◆ BLOQUE DE TEXTO:
La caverna de los sueños

Ridley Scott había hecho sólo dos películas de ciencia ficción, y había sido hace 30 años, pero le alcanzaron para entrar en la historia: Alien y Blade Runner. Ahora, después de una vida de éxitos tan disímiles como Gladiador y Thelma y Louise, vuelve a las fuentes. Aunque él y sus productores niegan que sea una precuela oficial, Prometeo es un regreso al origen de todo: de la vida humana, del universo y de aquel universo sexual y violento que insinuaba el bicho de Alien.

› Por Mariano Kairuz

Primero se anunció que sería una precuela. Después sus productores y realizadores dijeron oficialmente que no, que se trataba de una película enteramente nueva e “independiente”. Ahora que ya está, que ya se estrenó en parte del mundo y llega el próximo jueves a Argentina, no quedan dudas: Prometeo, la nueva película de Ridley Scott –apenas la tercera de ciencia ficción en su larga y profusa filmografía, la primera del género en treinta años–, es inequívocamente una precuela de Alien, el clásico inoxidable que lo hizo famoso y lanzó su carrera en 1979.

◆ DATOS DISPONIBLES:
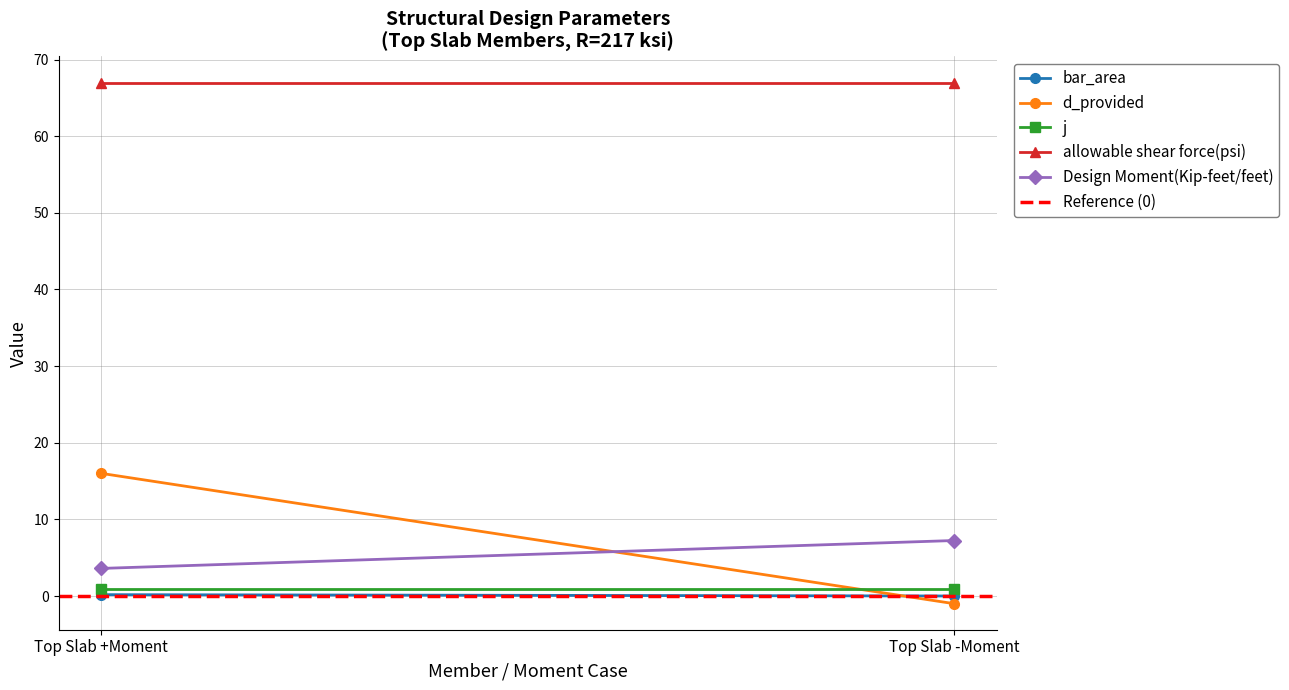

What is the label of the 2nd point from the left?

Top Slab -Moment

◆ QUÉ HACER:
a: Traduzca al inglés la siguiente oración del texto sobre Prometeo: "Primero se anunció que sería una precuela."
b: Reproduzca el pasaje del texto sobre Prometeo sustituyendo "jueves" por "viernes": comience en las palabras "Primero se anunció" y deténgase después de "carrera en 1979.".
c: Resuma en forma de lista el párrafo del texto sobre Prometeo que comienza con "Ridley Scott había hecho sólo dos películas", conservando sus datos principales.
El material no interviene en estas tareas.

◆ SOLUCIONES POR TAREA:
a: First it was announced that it would be a prequel.

b:
Primero se anunció que sería una precuela. Después sus productores y realizadores dijeron oficialmente que no, que se trataba de una película enteramente nueva e “independiente”. Ahora que ya está, que ya se estrenó en parte del mundo y llega el próximo viernes a Argentina, no quedan dudas: Prometeo, la nueva película de Ridley Scott –apenas la tercera de ciencia ficción en su larga y profusa filmografía, la primera del género en treinta años–, es inequívocamente una precuela de Alien, el clásico inoxidable que lo hizo famoso y lanzó su carrera en 1979.

c:
- Hace 30 años, Ridley Scott había hecho sólo dos películas de ciencia ficción, Alien y Blade Runner, que le bastaron para entrar en la historia.
- Después tuvo éxitos tan disímiles como Gladiador y Thelma y Louise.
- Ahora vuelve a las fuentes con Prometeo.
- Él y sus productores niegan que sea una precuela oficial.
- La película es un regreso al origen de la vida humana, del universo y del universo sexual y violento que insinuaba el bicho de Alien.